Wed, January 31, 2007
CIO — One of your best developers comes to you with a unique proposal. Instead of writing software from scratch, or begging for the budget to purchase an off-the-shelf solution that would need customization anyway—well, there’s an open-source application called Foobar that does nearly everything on the wish list. The developer suggests that she could extend Foobar’s feature set, and then contribute the enhancements back to the open-source community. This way, when the next Foobar version is released, it won’t need the custom changes made all over again. And the only cost is her salary.
You’re sold. It’s a good idea, technically and financially. But it’s your job to integrate this in-house open-source development project into an enterprise setting. Some challenges are obvious, such as the intellectual property concerns your legal department will raise. That’s a topic of an upcoming article.
But there are other things you should know before you blurt out, "Sure, go ahead and spend 20 hours a week working on Foobar!" In this article, several managers and developers who have learned these lessons—the hard way—share their experience.
This is not a theoretical exercise. According to Evans Data, nearly two-thirds of developers in North America use open-source modules in the applications they write. And sometimes, their involvement goes far beyond contributing bug fixes back to the community.

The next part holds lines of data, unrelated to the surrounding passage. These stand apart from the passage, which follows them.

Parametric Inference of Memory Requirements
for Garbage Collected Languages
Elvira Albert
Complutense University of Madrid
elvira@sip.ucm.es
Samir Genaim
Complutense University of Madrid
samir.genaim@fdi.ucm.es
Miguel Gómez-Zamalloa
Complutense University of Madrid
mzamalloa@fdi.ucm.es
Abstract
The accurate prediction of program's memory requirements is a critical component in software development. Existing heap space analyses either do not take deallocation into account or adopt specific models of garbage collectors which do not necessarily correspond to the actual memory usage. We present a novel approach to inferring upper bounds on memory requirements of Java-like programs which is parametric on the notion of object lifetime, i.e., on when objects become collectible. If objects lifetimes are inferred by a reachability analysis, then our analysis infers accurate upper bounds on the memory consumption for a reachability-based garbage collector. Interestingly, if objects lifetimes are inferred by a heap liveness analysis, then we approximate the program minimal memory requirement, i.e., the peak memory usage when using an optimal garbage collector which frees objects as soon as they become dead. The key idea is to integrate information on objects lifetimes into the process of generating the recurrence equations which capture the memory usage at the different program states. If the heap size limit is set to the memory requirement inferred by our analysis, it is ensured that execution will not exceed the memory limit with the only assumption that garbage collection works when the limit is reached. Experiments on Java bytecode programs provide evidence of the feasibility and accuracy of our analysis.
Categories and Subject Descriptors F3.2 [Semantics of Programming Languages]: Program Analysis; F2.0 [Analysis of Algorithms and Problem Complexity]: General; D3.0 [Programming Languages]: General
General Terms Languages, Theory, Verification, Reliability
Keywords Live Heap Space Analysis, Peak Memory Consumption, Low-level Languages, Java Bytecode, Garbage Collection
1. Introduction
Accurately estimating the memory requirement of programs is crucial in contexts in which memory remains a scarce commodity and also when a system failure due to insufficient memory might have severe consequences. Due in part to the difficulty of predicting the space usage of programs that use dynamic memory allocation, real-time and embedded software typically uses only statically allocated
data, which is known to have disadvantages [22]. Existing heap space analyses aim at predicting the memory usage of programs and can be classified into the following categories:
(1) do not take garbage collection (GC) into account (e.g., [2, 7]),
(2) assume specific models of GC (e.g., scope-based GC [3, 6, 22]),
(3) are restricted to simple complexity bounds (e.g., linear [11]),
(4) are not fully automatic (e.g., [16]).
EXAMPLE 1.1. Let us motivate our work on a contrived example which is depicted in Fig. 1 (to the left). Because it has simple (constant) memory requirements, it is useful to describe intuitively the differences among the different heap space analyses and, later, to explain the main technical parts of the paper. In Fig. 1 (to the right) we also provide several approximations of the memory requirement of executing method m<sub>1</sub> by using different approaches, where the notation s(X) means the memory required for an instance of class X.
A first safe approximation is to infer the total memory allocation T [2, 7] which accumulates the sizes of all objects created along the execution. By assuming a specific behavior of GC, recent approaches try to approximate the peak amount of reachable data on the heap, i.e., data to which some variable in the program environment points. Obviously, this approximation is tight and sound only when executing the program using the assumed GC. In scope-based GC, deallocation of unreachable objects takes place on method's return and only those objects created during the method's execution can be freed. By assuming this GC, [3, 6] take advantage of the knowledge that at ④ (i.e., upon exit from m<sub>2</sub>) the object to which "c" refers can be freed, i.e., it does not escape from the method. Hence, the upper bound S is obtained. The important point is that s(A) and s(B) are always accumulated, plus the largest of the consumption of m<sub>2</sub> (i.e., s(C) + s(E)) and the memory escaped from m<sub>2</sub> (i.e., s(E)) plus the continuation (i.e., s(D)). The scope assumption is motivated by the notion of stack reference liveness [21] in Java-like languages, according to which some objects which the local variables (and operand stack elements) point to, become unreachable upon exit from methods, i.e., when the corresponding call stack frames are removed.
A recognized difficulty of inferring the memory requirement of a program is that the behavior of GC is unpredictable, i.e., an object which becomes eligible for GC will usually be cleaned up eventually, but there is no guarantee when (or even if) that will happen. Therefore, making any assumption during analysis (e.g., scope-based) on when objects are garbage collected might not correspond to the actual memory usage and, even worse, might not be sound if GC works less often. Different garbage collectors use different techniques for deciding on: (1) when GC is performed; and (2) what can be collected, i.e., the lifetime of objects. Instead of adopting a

Small contributions may involve a single employee who, on his own initiative, changes an open-source tool to increase productivity for himself and his team. Or your firm may contemplate a corporate strategy built around moving major chunks of functionality into open source.
The Temporary Fix
Sander Marechal works for a large multinational corporation in a regional IT support position. After his company acquired a competitor, IT was a mess—just as you’d expect in a merger of two big companies with different architectures. According to Marechal, the merged IT departments didn’t have a central IT call registration system. While upper management was busy deciding on a vendor, the IT people were stuck with Excel spreadsheets. Says Marechal, "My boss knows I am pretty good at developing Web applications. I do the same thing in my free time. He asked me to design and develop a system that would bridge the 1.5-year gap until a commercial system was implemented. To do so, I brought in my homegrown basecode which was derived from phpBB 3.0 Alpha and thus under a GPL license. No problem, since the system would only be used in-house."